Standing on the Fall

Year : 2022
Dimension : 24 × 17.5 × 10.5 cm (Height × Width × Depth)
Weight : 150 grams
Edition Size : Unique piece
Artist : Mahmood Rafati
Material : Natural wood, wooden base, charred and painted finish
Technique : Wood carving with an emphasis on tension between human forms

Description: Two intertwined figures—yet their closeness is not compassion. One stands atop the other, whose collapse makes the elevation possible. A relationship where strength is born from subjugation.

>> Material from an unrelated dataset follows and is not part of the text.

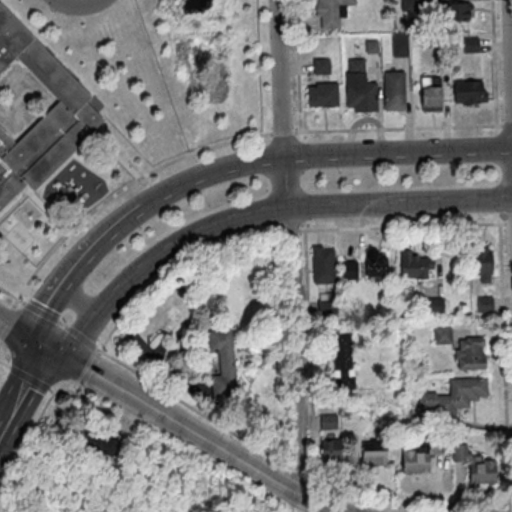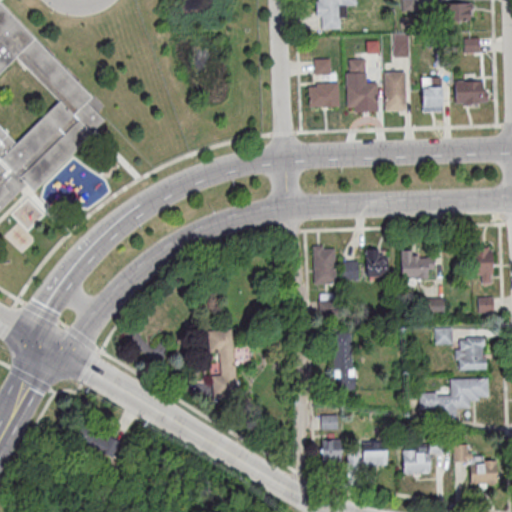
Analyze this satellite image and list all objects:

This piece portrays the human condition where one’s rise is built on another’s ruin.

A deliberate play on words — one that alludes to its literal meaning (standing upon another), but also evokes the metaphorical collapse of humanity, and the hidden exploitation embedded in human relationships.

This title is a precise fusion of form and concept:
Domination disguised as closeness — and a figure who rises only by pressing another to the ground.

 

Two figures are entwined.
But this is no loving embrace — it is tense, harsh, and unbalanced.
The upper figure is active, upright, mounted.
The lower one: limp, dangling, subdued.

 

 Layer One: The Language of Bodies

This sculpture speaks through posture:
weight, asymmetry, tension — all designed to evoke physical and psychological exploitation.

Here, closeness is not about empathy — it becomes the mechanism of control.
A human bond, instead of offering support, turns into a trap.

 

 Layer Two: Structural Critique

This is not merely two bodies —
it represents any system where one must fall for another to rise.

The form is minimal yet piercing.
It avoids decoration, and instead speaks plainly — humanly, urgently.
Even the dominant figure doesn’t stand firm —
because it stands on collapse, not on ground.

 

Final Reflection

Standing on the Fall reminds us that many forms of standing tall are not noble —
they are quietly resting on the bending backs of others.

This sculpture doesn’t scream — it asks:
Is my elevation made possible only by your descent?